The primary driver of revenue growth was the United States and Canada ("US&CAN") market.


Correct!

### General Query

In [32]:
response = base_query_engine.query("What is the impact of the COVID-19 pandemic on business?")
print(str(response))

The COVID-19 pandemic has had an adverse impact on the business, financial condition, and results of operations. The pandemic has resulted in travel restrictions, business restrictions, school closures, and limitations on social gatherings, which have reduced the demand for the company's Mobility offerings globally. Additionally, there have been driver supply constraints, with consumer demand for Mobility recovering faster than driver availability. The company has temporarily suspended its shared rides offering in many regions to support social distancing. The pandemic has also required significant actions, such as workforce reductions and changes to pricing models, to mitigate its impact on the company's financial results. The ultimate impact of the pandemic on the business and financial results is uncertain and depends on future developments, including the duration of the outbreak, the administration and efficacy of vaccines, and global economic conditions.


In [34]:
response = query_engine.query("What is the impact of the COVID-19 pandemic on business?")
print(str(response))

The COVID-19 pandemic has adversely affected the business's near-term financial results and may continue to impact its long-term financial results. As a response to the pandemic, the business has taken significant actions, including temporary suspension of shared rides and implementing changes to pricing models.

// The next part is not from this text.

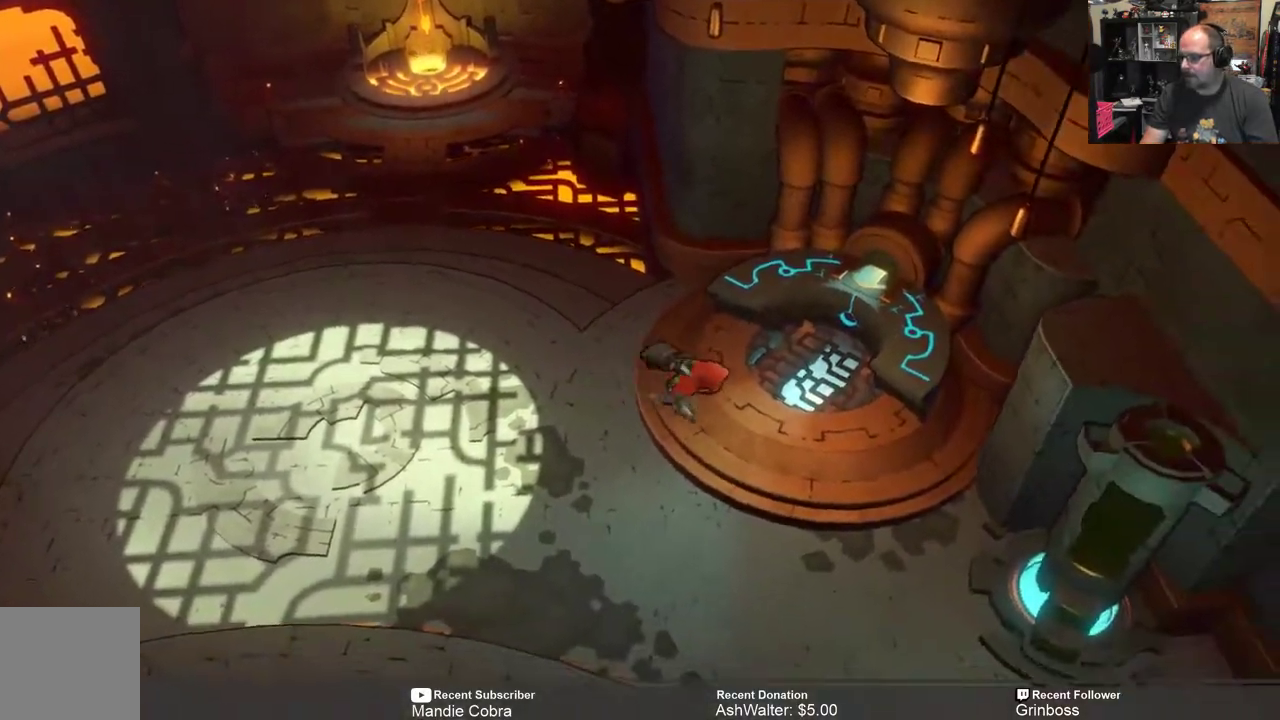
{"buttons": [], "left_stick": "center", "right_stick": "center", "events": [[100, "left_stick", "right"], [250, "left_stick", "up-right"], [350, "R2", "up"], [450, "left_stick", "center"]]}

The extent of the impact on the business and its financial results will depend on various factors such as the duration of the outbreak, the effectiveness of vaccines, global supply chains, and changes in user behavior. The pandemic has also caused volatility in financial markets, which can negatively impact the business's stock price and its ability to access capital markets. Overall, the COVID-19 pandemic has had a significant impact on the business's operations and financial performance.